━━ Given entries
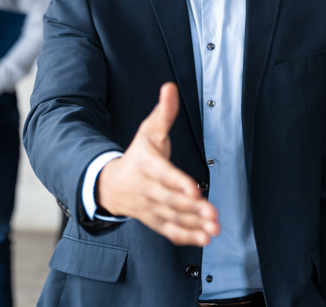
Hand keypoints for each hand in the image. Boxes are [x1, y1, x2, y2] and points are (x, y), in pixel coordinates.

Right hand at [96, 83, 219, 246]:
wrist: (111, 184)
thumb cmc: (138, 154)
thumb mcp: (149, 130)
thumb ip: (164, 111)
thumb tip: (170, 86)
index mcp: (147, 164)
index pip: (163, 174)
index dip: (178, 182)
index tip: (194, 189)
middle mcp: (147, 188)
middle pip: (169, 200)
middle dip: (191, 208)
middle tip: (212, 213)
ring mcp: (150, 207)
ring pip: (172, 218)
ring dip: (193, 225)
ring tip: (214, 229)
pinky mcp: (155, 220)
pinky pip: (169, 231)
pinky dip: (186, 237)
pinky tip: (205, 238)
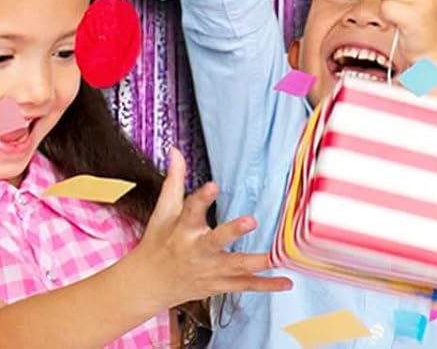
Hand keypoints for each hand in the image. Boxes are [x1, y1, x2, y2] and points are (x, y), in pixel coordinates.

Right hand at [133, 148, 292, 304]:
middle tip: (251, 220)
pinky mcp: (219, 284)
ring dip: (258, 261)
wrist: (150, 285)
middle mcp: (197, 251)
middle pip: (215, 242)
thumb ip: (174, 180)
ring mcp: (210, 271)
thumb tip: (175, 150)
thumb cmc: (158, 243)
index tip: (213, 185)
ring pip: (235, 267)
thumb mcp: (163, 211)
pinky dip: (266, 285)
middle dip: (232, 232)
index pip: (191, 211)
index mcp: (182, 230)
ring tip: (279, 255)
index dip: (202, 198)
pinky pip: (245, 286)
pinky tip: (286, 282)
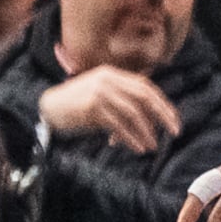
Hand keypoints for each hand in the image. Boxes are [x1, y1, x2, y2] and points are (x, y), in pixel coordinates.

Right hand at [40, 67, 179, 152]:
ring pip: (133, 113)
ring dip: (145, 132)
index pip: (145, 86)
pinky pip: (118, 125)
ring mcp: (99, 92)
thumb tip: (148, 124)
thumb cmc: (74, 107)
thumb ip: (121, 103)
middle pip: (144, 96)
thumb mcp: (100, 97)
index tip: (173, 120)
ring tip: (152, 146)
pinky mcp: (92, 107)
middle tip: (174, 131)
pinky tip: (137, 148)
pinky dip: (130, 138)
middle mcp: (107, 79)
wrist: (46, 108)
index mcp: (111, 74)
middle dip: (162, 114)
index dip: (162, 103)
━━━━
━━ Given entries
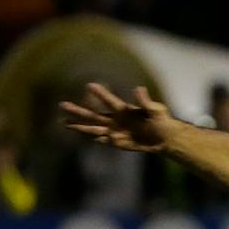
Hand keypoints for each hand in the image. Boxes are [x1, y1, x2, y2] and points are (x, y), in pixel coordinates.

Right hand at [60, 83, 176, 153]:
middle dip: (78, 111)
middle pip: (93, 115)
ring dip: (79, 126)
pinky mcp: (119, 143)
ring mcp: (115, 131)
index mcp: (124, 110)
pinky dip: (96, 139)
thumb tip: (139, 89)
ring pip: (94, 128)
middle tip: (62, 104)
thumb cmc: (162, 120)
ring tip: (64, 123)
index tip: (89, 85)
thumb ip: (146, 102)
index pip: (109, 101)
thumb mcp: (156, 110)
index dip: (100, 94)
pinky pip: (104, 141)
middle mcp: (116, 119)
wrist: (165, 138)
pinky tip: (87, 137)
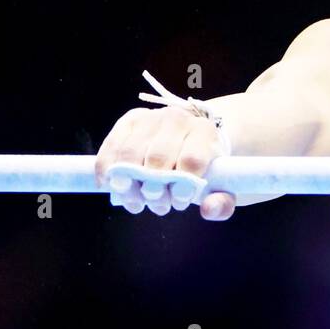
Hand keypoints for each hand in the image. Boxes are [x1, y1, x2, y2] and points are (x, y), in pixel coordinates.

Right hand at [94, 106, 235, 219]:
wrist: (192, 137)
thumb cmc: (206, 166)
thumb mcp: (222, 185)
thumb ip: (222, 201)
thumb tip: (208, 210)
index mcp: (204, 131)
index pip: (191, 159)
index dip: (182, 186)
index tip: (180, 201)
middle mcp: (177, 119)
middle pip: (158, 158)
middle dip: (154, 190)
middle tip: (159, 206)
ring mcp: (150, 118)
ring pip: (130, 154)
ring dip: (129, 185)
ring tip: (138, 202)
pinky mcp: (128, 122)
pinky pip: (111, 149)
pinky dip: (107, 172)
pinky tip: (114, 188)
━━━━
━━ Given entries
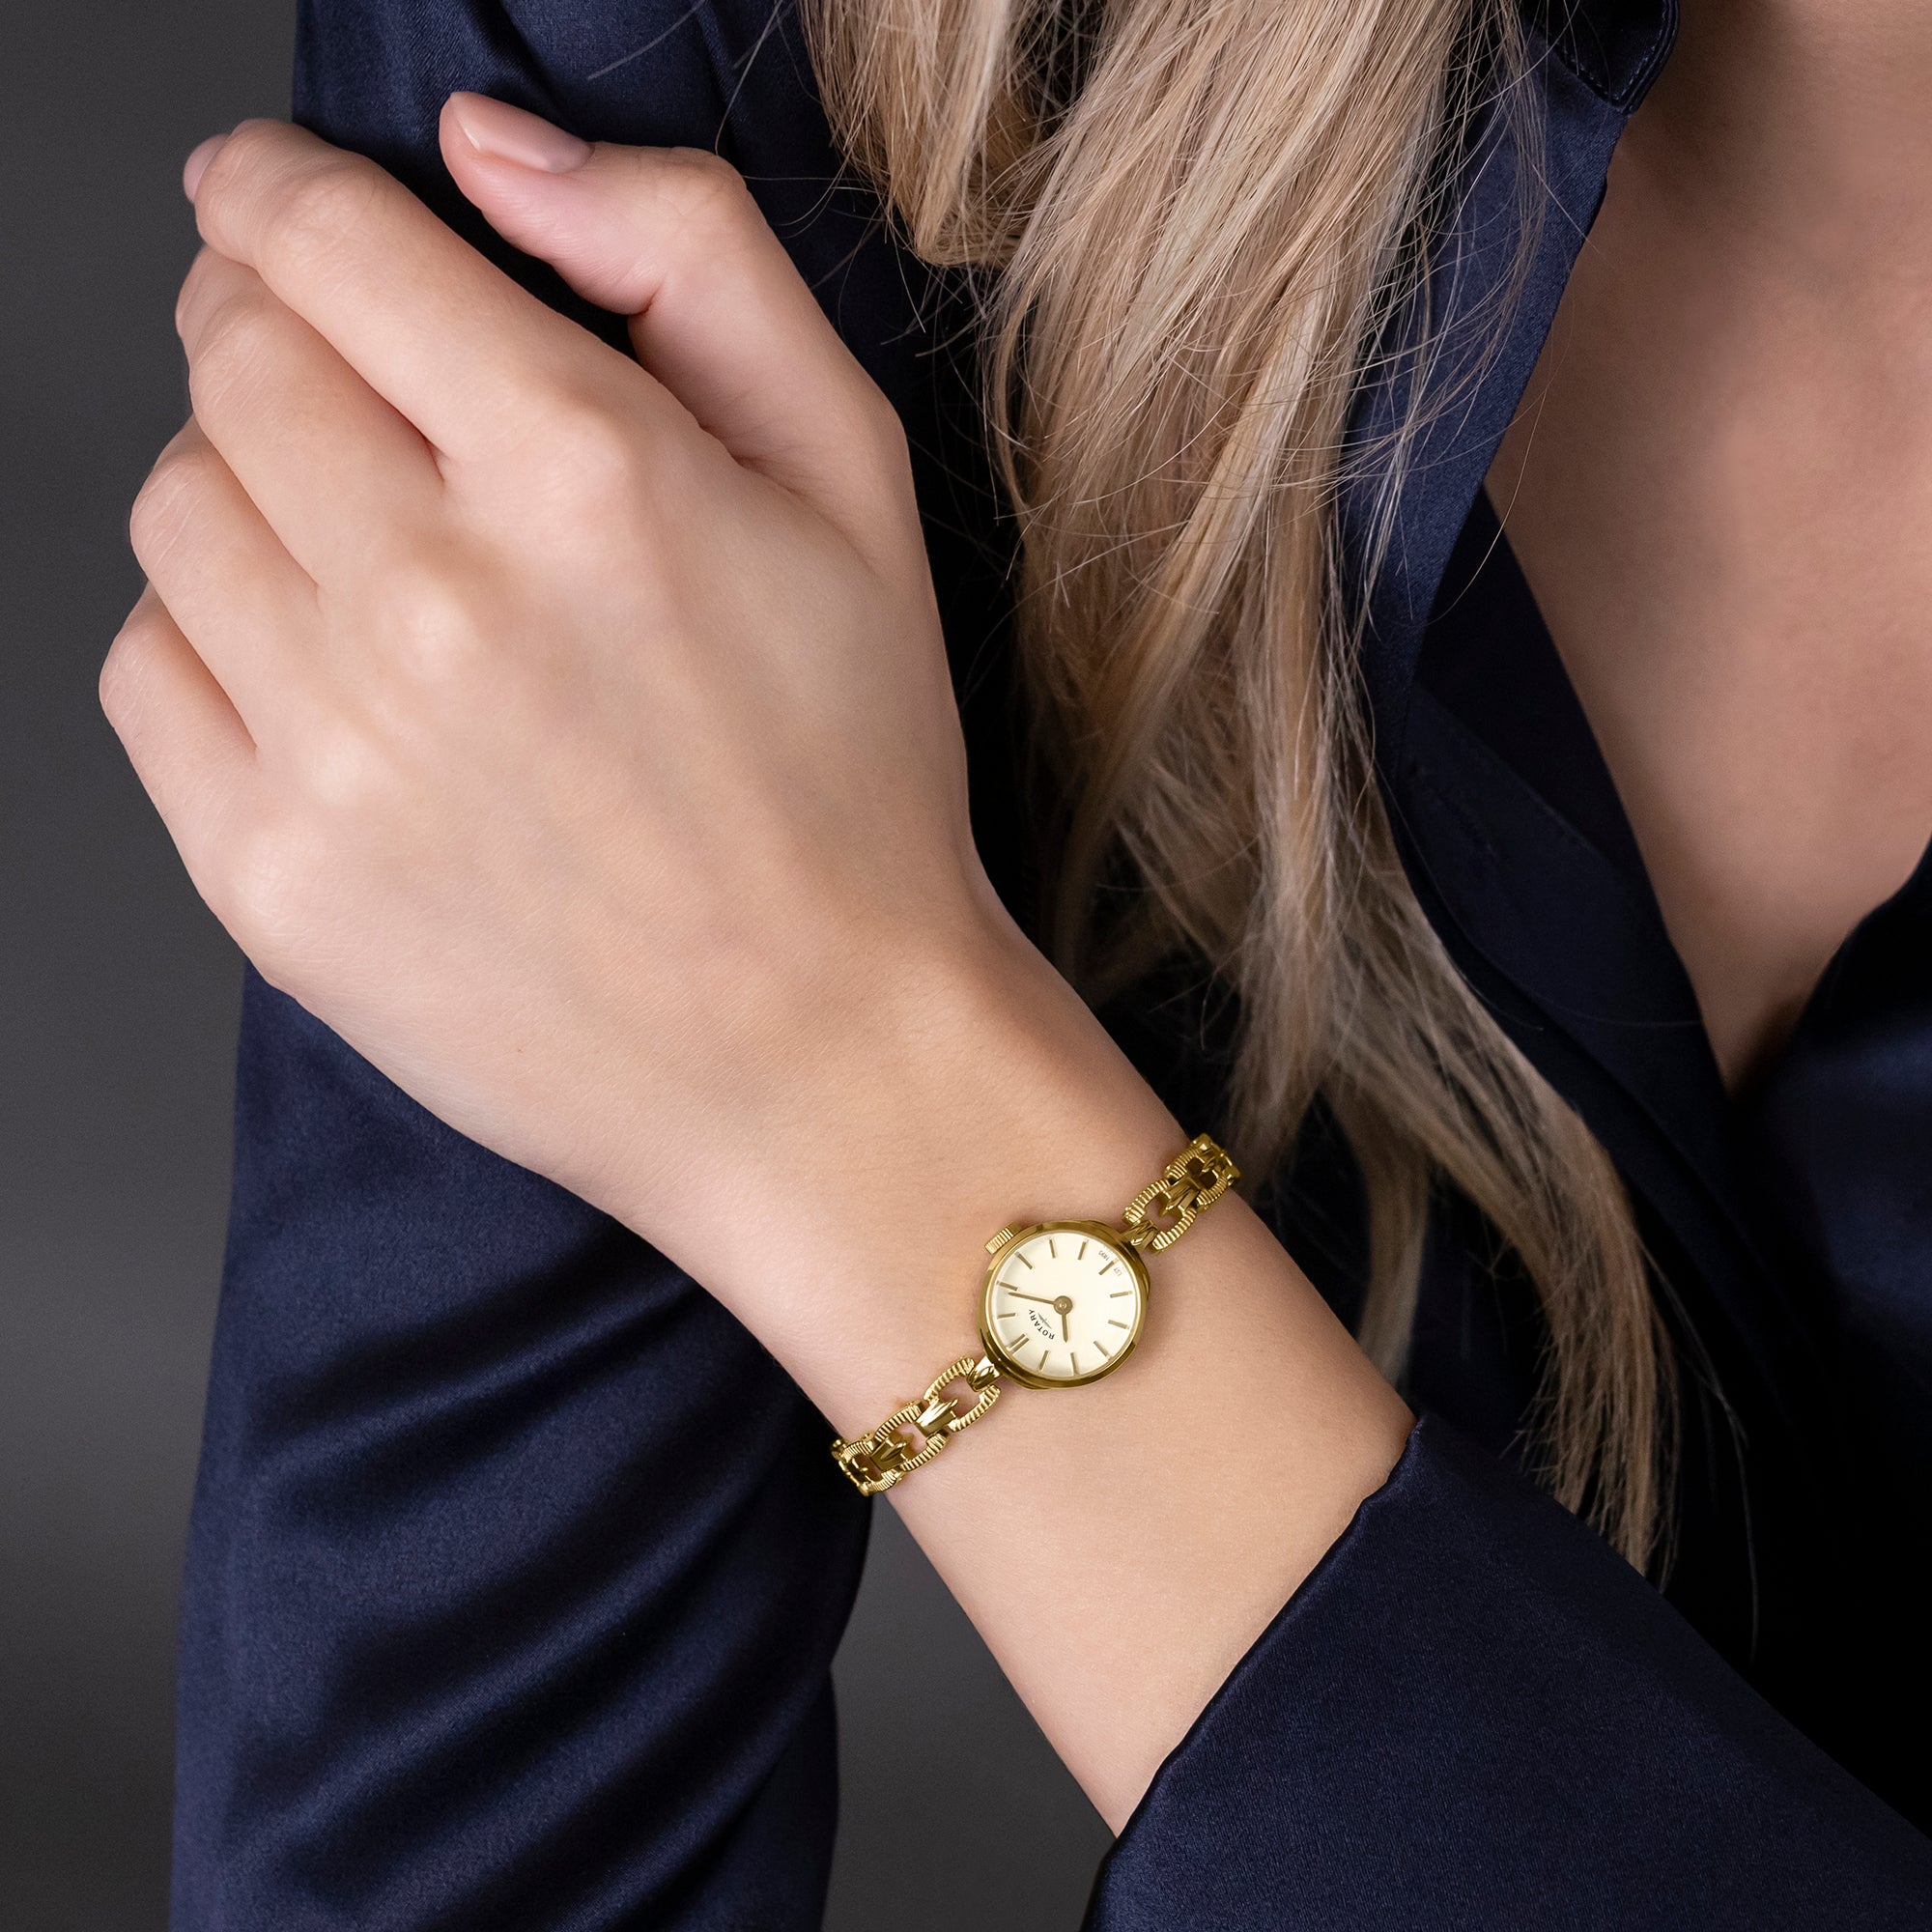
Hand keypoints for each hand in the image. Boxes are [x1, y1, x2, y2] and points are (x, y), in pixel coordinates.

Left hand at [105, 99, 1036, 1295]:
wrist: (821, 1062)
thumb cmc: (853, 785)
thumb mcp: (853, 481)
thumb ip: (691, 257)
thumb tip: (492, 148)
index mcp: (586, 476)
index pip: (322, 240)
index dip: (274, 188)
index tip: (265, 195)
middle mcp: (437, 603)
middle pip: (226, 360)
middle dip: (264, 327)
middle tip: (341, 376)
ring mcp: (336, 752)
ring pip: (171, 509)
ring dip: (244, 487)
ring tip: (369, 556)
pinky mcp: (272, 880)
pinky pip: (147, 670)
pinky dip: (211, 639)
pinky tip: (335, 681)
━━━━
**Task details**
Give only the lines from the one holding "ring pip: (171, 509)" through the one holding "pinky tip: (335, 681)", each restated exactly as it appears above.

**Written answer**
ring pip: (171, 509)
ring dip: (244, 487)
ring tip: (369, 556)
pinky mcp: (272, 880)
pinky pip: (147, 670)
pinky dip: (211, 639)
pinky tip: (335, 681)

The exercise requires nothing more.